#### [YOUR OBJECTIVE]
Select the lines of the records containing the word "когда" and list them.
-------- DATASET RECORDS --------
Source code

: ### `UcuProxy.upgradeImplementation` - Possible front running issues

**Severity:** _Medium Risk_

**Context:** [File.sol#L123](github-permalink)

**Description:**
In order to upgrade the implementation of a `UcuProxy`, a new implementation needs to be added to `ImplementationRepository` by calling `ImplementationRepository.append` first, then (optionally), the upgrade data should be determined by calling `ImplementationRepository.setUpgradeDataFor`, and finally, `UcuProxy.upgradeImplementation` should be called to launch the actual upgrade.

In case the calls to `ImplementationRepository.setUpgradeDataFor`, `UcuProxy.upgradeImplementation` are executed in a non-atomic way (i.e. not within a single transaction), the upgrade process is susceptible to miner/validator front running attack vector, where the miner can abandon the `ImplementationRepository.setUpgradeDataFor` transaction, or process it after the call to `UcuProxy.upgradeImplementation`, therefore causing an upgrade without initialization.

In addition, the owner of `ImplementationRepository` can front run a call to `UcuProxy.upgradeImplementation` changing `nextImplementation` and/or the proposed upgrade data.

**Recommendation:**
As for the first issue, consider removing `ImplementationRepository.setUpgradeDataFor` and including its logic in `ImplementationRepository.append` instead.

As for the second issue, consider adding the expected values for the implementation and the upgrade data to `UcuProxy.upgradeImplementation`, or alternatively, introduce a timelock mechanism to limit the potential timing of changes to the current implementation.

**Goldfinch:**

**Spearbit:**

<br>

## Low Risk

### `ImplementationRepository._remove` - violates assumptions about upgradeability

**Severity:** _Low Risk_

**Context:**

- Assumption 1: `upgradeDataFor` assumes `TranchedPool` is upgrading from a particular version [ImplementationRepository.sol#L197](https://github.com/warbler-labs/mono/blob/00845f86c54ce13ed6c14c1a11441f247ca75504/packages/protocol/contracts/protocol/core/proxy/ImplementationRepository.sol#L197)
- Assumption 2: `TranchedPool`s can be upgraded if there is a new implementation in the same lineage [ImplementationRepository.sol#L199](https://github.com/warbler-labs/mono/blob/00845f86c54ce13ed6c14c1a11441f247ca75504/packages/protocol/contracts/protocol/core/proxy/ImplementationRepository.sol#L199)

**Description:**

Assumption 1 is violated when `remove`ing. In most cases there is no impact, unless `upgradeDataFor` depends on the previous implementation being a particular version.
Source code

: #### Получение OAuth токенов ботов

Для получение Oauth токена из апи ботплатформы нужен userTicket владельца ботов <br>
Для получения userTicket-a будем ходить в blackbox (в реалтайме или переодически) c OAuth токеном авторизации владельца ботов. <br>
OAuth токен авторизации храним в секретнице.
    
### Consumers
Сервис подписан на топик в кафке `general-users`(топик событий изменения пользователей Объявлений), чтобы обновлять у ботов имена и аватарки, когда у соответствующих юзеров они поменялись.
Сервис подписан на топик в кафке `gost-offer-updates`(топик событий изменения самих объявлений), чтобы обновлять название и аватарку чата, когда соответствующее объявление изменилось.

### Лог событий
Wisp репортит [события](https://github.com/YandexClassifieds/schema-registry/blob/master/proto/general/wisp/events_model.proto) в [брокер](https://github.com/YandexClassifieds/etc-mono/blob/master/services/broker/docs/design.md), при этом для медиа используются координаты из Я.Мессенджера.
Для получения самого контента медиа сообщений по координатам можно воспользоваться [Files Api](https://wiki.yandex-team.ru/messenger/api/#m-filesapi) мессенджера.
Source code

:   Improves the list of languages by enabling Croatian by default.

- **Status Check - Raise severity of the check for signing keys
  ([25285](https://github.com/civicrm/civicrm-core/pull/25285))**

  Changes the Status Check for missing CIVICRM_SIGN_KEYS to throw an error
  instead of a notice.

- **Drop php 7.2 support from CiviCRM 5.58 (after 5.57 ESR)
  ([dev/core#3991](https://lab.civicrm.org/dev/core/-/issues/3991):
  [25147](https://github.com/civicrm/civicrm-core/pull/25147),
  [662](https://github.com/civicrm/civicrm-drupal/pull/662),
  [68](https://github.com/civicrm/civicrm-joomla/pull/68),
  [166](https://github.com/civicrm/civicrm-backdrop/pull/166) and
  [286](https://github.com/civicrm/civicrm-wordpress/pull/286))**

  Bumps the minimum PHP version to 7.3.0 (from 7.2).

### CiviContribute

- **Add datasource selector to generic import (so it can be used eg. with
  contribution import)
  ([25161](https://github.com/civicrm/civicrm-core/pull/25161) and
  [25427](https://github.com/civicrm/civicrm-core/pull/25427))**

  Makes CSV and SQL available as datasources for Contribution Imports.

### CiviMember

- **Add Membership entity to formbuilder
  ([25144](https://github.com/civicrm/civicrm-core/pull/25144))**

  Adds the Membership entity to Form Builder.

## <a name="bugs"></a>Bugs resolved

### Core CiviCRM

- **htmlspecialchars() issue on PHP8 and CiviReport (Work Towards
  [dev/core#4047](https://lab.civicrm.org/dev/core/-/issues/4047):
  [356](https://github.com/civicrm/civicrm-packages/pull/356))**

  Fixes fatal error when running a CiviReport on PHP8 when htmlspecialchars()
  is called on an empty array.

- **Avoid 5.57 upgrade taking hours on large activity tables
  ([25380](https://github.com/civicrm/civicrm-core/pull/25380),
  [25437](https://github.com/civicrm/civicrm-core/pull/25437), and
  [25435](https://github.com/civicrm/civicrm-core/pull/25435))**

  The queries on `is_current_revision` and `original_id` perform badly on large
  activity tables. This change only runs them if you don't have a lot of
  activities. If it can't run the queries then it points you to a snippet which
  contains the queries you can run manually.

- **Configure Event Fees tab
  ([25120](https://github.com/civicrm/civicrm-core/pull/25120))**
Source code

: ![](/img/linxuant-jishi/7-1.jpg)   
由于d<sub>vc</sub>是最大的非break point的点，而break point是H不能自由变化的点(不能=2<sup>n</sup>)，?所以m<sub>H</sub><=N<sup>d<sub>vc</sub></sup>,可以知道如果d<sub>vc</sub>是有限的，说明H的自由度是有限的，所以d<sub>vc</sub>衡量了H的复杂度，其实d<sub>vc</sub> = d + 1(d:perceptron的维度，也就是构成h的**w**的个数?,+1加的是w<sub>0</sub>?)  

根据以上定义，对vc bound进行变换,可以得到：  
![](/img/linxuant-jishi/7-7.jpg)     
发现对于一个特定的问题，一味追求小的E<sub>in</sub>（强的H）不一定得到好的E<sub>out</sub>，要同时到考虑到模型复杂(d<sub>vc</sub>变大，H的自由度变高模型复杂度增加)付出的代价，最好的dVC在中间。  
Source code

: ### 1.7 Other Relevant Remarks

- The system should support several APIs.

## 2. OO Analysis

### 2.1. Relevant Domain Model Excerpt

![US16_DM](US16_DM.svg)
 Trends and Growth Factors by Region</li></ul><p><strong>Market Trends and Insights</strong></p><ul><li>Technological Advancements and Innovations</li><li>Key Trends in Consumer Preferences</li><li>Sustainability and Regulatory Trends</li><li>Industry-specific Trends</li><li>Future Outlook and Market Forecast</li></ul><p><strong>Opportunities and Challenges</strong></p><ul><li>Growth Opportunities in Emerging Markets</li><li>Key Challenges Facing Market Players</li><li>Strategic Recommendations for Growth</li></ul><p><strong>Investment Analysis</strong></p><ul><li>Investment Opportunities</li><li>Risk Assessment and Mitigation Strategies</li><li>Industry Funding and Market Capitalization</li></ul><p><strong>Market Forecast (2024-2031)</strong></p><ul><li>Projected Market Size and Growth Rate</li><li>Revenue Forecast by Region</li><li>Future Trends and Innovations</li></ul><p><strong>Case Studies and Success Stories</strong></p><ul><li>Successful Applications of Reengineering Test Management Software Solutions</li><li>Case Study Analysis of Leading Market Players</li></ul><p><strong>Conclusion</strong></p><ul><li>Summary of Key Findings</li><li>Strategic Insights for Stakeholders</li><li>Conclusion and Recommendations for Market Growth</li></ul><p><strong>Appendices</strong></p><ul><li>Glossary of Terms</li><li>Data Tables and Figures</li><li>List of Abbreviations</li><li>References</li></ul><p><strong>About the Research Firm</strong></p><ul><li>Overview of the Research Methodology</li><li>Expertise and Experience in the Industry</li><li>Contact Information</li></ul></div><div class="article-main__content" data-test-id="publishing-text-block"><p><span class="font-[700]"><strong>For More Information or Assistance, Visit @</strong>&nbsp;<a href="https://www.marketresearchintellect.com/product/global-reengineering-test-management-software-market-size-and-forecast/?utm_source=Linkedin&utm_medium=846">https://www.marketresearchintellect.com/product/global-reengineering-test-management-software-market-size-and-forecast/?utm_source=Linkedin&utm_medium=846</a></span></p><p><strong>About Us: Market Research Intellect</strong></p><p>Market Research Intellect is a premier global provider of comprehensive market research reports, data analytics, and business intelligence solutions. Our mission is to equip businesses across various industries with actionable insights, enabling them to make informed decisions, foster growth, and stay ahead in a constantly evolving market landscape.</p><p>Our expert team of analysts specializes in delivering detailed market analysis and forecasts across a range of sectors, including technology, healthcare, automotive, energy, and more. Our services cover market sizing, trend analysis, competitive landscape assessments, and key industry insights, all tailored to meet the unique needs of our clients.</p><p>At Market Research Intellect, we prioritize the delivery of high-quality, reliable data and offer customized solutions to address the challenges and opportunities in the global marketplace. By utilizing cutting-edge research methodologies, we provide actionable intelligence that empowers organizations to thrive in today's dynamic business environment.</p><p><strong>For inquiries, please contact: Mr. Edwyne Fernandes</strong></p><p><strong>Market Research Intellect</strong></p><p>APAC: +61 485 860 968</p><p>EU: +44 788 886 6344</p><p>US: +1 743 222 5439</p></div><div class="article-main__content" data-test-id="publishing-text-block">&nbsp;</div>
--------
#### [TASK OUTPUT]
Сервис подписан на топик в кафке `general-users`(топик событий изменения пользователей Объявлений), чтобы обновлять у ботов имена и аватарки, когда у соответствующих юзеров они поменялись.
Сервис подписан на топик в кафке `gost-offer-updates`(топик событий изменения самих объявлений), чтобы обновлять название и аватарку чата, когда соответствующее объявление изменилось.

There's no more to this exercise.